Düsseldorf : Quadrat mit Köpfchen

Schmuckkästchen werden beim Grupello-Verlag zu Quizboxen. Zwischen 90 Spielen hat man mittlerweile die Wahl.

Bis zur Decke reichen die Bücherstapel. Die Zimmer sind voll damit, und an den Wänden stehen überfüllte Regale. Der Grupello-Verlag liegt verborgen in einem Wohnhaus in den Räumen einer Erdgeschosswohnung in Düsseldorf-Pempelfort. Neben den Büchern reihen sich bunte Quadrate: kleine Schmuckboxen mit Städtenamen.

Im Verlag werden nicht nur neue Bücher erarbeitet, sondern auch Quizboxen. Zu Städten, Filmen, Wein, Fußballvereinen oder Dichtern - es findet sich für so ziemlich jede Leidenschaft die passende Schachtel. Der ersten Box aus der Quizreihe, "Heine im Quadrat" aus dem Jahre 2005, sind in den vergangenen zwölf Jahren viele weitere gefolgt.

Das Konzept der Quizboxen sei zufällig entstanden, sagt Verlagsinhaber Bruno Kehrein. "Es kam eine junge Autorin zu uns. Sie wollte Gedichte veröffentlichen.
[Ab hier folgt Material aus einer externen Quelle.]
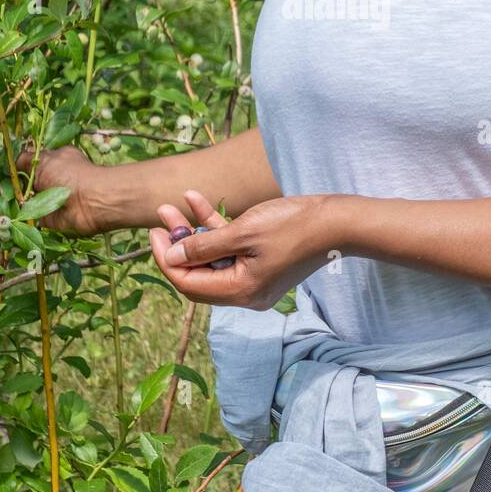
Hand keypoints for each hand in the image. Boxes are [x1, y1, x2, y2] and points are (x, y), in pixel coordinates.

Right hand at [0, 145, 103, 236]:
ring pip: (17, 202)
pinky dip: (8, 216)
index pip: (20, 168)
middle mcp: (46, 182)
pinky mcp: (45, 220)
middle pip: (16, 186)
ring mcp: (45, 202)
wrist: (92, 200)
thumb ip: (24, 160)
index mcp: (49, 164)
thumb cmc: (70, 174)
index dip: (3, 172)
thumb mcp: (45, 159)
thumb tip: (10, 159)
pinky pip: (23, 218)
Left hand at [148, 188, 337, 310]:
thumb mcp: (243, 232)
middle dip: (176, 244)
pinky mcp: (262, 262)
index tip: (153, 234)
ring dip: (192, 232)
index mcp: (240, 291)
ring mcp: (255, 277)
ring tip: (173, 205)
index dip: (166, 260)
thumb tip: (171, 256)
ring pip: (212, 258)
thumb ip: (205, 246)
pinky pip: (230, 248)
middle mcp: (245, 291)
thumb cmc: (293, 225)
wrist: (337, 222)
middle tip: (159, 219)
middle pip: (198, 272)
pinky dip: (214, 227)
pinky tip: (197, 200)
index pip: (189, 284)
Nur wenige Zeilen lang." Beim Telefonat habe sich die Frau "nicht abwimmeln lassen und fing an, Gedichte am Telefon vorzulesen". Mit einem selbstgebastelten Kästchen und den aufgeschriebenen Gedichten war die Idee geboren: "Wir fanden einen Hersteller, der mit den Boxen eigentlich nur Juweliere beliefert. Und die Verpackung stellte sich als richtiger Verkaufsschlager heraus."
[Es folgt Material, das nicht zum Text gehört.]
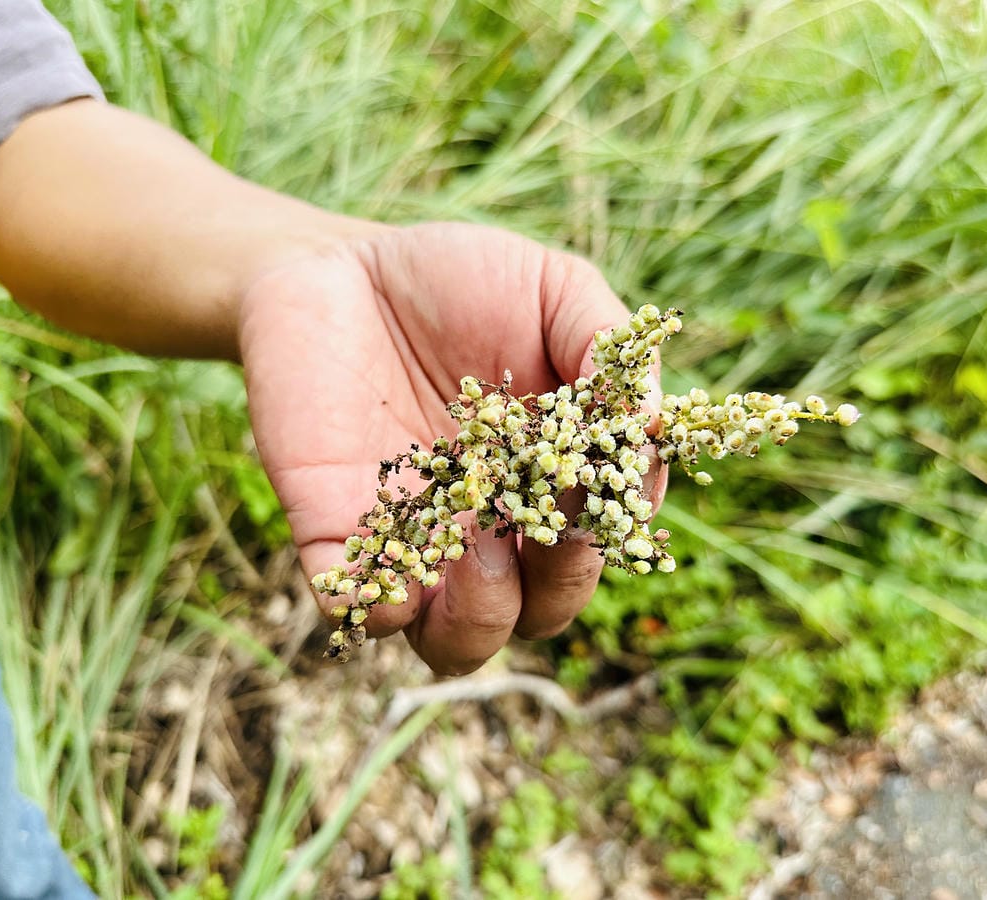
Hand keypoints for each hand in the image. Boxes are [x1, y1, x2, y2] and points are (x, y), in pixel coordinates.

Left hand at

Gewöhnlich sei der Arbeitsablauf eigentlich umgekehrt, sagt Kehrein. Seit knapp 30 Jahren ist er im Geschäft, und in der Regel entstehe zuerst der Inhalt, bevor die Arbeit an der Verpackung beginnt. "In diesem Fall war es umgekehrt: Mit der Verpackung kam die Idee fürs Produkt."

Es mussten jedoch Themen her, die nicht nur Düsseldorfer interessierten. Kehrein suchte nach Autoren, die Quizfragen zu anderen Städten recherchierten. Und auch regional oder lokal ungebundene Themen, wie beispielsweise für ein Komponisten-Quiz, fanden ihren Weg ins Repertoire der blauen, roten und schwarzen Boxen. Ein guter Autor sei jedoch das A und O bei der Arbeit an dem Spiel, betont Lektorin Ute Nausch: "Er kann vom Thema null Ahnung haben - das macht nichts, die Fakten kann man recherchieren. Aber der Autor muss richtig gut schreiben können", sagt sie. Die Kärtchen sind klein, die Zeilen begrenzt, trotzdem sollen die Fragen klar formuliert sein - möglichst auch mit Humor.
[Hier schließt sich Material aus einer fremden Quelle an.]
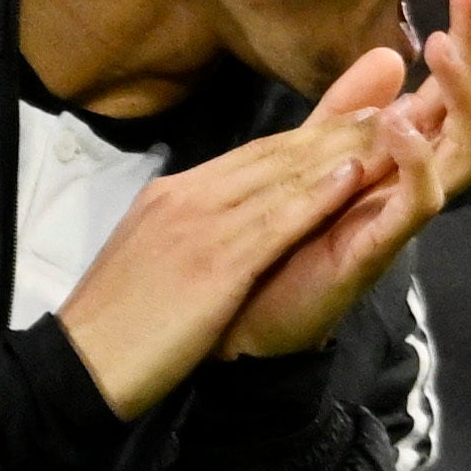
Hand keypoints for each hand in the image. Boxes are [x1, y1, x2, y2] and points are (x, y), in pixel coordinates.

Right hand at [49, 111, 403, 417]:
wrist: (80, 367)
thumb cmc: (113, 326)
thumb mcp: (147, 260)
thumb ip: (183, 232)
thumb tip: (214, 223)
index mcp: (169, 196)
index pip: (249, 157)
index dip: (304, 137)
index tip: (350, 119)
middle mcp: (187, 196)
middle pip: (272, 154)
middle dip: (332, 128)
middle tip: (387, 102)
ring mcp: (200, 226)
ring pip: (282, 176)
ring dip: (340, 148)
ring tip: (390, 125)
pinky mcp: (214, 263)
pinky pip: (277, 220)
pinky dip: (320, 193)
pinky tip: (357, 173)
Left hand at [220, 0, 470, 361]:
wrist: (241, 317)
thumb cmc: (284, 238)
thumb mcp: (316, 154)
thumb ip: (350, 110)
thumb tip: (392, 54)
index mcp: (409, 153)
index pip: (464, 86)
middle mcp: (420, 178)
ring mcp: (403, 213)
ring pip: (469, 151)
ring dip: (462, 94)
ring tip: (446, 45)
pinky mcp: (378, 248)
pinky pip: (419, 203)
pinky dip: (417, 160)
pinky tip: (402, 121)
Die Fragen dürfen auch nicht zu einfach sein, sagt Nausch: "Es muss auch jemanden interessieren, der viel Ahnung vom Thema hat." Doch auch Spieler, für die der Inhalt neu ist, sollen das Interesse behalten. Im Ruhrgebiets-Quiz beispielsweise reicht die Spanne der Fragen vom Geburtsort von Atze Schröder bis hin zu dem ersten Kohleschacht und der Wiege des Bergbaus.

Auch in den Städteboxen geht es meist um Meilensteine der Stadtgeschichte, bedeutende Personen, aber auch Insider-Wissen zu besonderen Orten und Sehenswürdigkeiten im Stadtgebiet. Auch wenn der dicke Stapel mit den knapp 100 Fragen zeitintensiv wirken mag - etwa 90 Minuten reichen, um mit drei Spielern die Box durchzuspielen.

Der Verkaufsschlager sind beide Quizboxen zu Hamburg. Auch die Box zu Köln war schnell vergriffen, zumindest von den Einwohnern. "Als wir den Redaktionen in Köln Boxen zuschickten, kam keine einzige Rezension", sagt Kehrein und lacht. "Wahrscheinlich, weil die gesehen haben, dass wir aus Düsseldorf kommen." Trotzdem habe sich auch die nächste Auflage gut verkauft.

Insgesamt 90 Boxen sind derzeit erhältlich oder können vorbestellt werden. Dazu gehört auch das aktuell entstehende Hanse-Quiz. Der Verlag möchte damit zum ersten Mal nicht nur deutschsprachige Kundschaft ansprechen.